Ok, so I normally gig out of a boat with a 400 watts HPS for lighting but I've been dreaming of some soft shells lately and wanted to see what people were using besides the ole propane lanterns? I would prefer to have an LED light and backpack set up but I don't want anything that goes under water. I've found shofties are usually in ankle deep water so a light on the end of a pole isn't going to do me much good. And yes, I know the water clarity has sucked but I need to get out there before I go nuts. Any suggestions?


----------



## dsar592 (Oct 12, 2007)

I have a 27 watt led that I put on the end of a 1 foot piece of pvc pipe. I hook it to a 12 volt game feeder 4 lb rechargeble battery. I carry it in a backpack and I last at least 7 hours maybe longer. All cost including my charger is about 80 dollars. I use to use the propane but I really like this set up. I can post a picture on monday at work. The picture is on my work computer.


----------



## Night Hunter (Jul 15, 2011)

Thanks for your reply. Are you satisfied with the light output? How does it compare with a propane set up?
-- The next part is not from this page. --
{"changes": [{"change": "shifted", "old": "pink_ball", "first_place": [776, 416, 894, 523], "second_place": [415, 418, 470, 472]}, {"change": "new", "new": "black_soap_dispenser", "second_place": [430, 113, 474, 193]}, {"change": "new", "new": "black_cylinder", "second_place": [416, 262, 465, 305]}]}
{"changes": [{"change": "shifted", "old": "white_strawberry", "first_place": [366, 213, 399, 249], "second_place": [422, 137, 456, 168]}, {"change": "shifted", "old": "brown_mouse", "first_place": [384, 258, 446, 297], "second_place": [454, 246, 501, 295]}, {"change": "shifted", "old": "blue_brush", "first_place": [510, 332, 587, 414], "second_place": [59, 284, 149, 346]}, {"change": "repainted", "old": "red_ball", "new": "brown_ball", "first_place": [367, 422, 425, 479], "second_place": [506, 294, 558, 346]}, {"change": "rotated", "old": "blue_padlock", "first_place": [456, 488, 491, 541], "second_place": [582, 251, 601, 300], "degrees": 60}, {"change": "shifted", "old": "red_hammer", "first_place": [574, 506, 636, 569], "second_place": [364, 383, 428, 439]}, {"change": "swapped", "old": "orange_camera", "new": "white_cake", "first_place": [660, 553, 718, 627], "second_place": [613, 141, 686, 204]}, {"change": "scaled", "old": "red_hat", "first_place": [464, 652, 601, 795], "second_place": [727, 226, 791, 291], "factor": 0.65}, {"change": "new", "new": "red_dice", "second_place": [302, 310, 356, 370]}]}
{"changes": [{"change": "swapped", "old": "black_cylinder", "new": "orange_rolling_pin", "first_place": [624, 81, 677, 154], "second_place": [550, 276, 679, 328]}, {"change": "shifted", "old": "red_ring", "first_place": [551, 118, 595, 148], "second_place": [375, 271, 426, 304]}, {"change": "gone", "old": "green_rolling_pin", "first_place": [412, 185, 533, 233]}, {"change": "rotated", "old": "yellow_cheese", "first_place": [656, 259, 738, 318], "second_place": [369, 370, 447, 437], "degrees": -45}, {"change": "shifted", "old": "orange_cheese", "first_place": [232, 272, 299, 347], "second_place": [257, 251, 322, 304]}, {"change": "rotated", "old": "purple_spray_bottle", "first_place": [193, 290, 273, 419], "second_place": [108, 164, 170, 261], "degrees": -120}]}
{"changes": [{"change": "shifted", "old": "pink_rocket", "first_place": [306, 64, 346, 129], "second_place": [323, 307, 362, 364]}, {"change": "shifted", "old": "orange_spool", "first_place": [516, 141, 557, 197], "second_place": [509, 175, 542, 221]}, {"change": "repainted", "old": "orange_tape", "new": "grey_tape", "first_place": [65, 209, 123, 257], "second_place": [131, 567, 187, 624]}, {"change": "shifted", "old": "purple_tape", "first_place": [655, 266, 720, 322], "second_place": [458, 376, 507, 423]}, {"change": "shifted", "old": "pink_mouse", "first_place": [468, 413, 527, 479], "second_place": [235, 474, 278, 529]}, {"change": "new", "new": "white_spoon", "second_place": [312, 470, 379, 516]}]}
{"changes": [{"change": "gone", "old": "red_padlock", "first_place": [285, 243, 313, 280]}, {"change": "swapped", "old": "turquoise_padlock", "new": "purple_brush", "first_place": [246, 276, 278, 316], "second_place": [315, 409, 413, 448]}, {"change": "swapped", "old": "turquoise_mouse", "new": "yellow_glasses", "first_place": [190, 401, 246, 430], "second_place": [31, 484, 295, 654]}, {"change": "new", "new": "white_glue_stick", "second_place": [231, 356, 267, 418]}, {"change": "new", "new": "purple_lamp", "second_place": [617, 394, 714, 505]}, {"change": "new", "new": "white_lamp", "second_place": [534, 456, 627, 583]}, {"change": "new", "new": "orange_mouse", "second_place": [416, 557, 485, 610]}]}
I was rethinking this the other day and was leaning towards a submersible LED that I could rig either above or below the water. That way I could have the best of both worlds but those are a little pricey.


----------



## dsar592 (Oct 12, 2007)

I love it. It outshines anything that I have ever had or seen anyone with. Plus its not hot and doesnt have mantles that can get wet when the flounder splash or the wind / rain come. It is also water proof for a few feet and if I drop it its no big deal.


----------



## Night Hunter (Jul 15, 2011)

What size is the light? The one I'm looking at is 50watts and measures 4"


----------



## Night Hunter (Jul 15, 2011)

Last question. Is that a spot or flood?


----------



## dsar592 (Oct 12, 2007)

Sorry for the late reply. Pm me and we can get together and you can look at it since we live close to each other. Mine is 4'' x 4'' and 27 watt which is I think about 2250 lumens. Its plenty bright but that 50 watt one would be even brighter. Not really sure you would need it that bright and it would probably drain the battery quicker.


----------



## dsar592 (Oct 12, 2007)

Oh and its a flood


----------



## CAJUN (Oct 2, 2007)

dsar592, where did you get your light?


----------



## dsar592 (Oct 12, 2007)

I made the setup but I bought the light from customfitzled.com. He is very popular on the bowfishing website and many bowfishermen have used him. It is the 27 watt light that is 34 dollars. I love this setup and everywhere I go when I am wading its amazing how I walk past people with other setups and it just outshines anything else I have encountered so far.


----------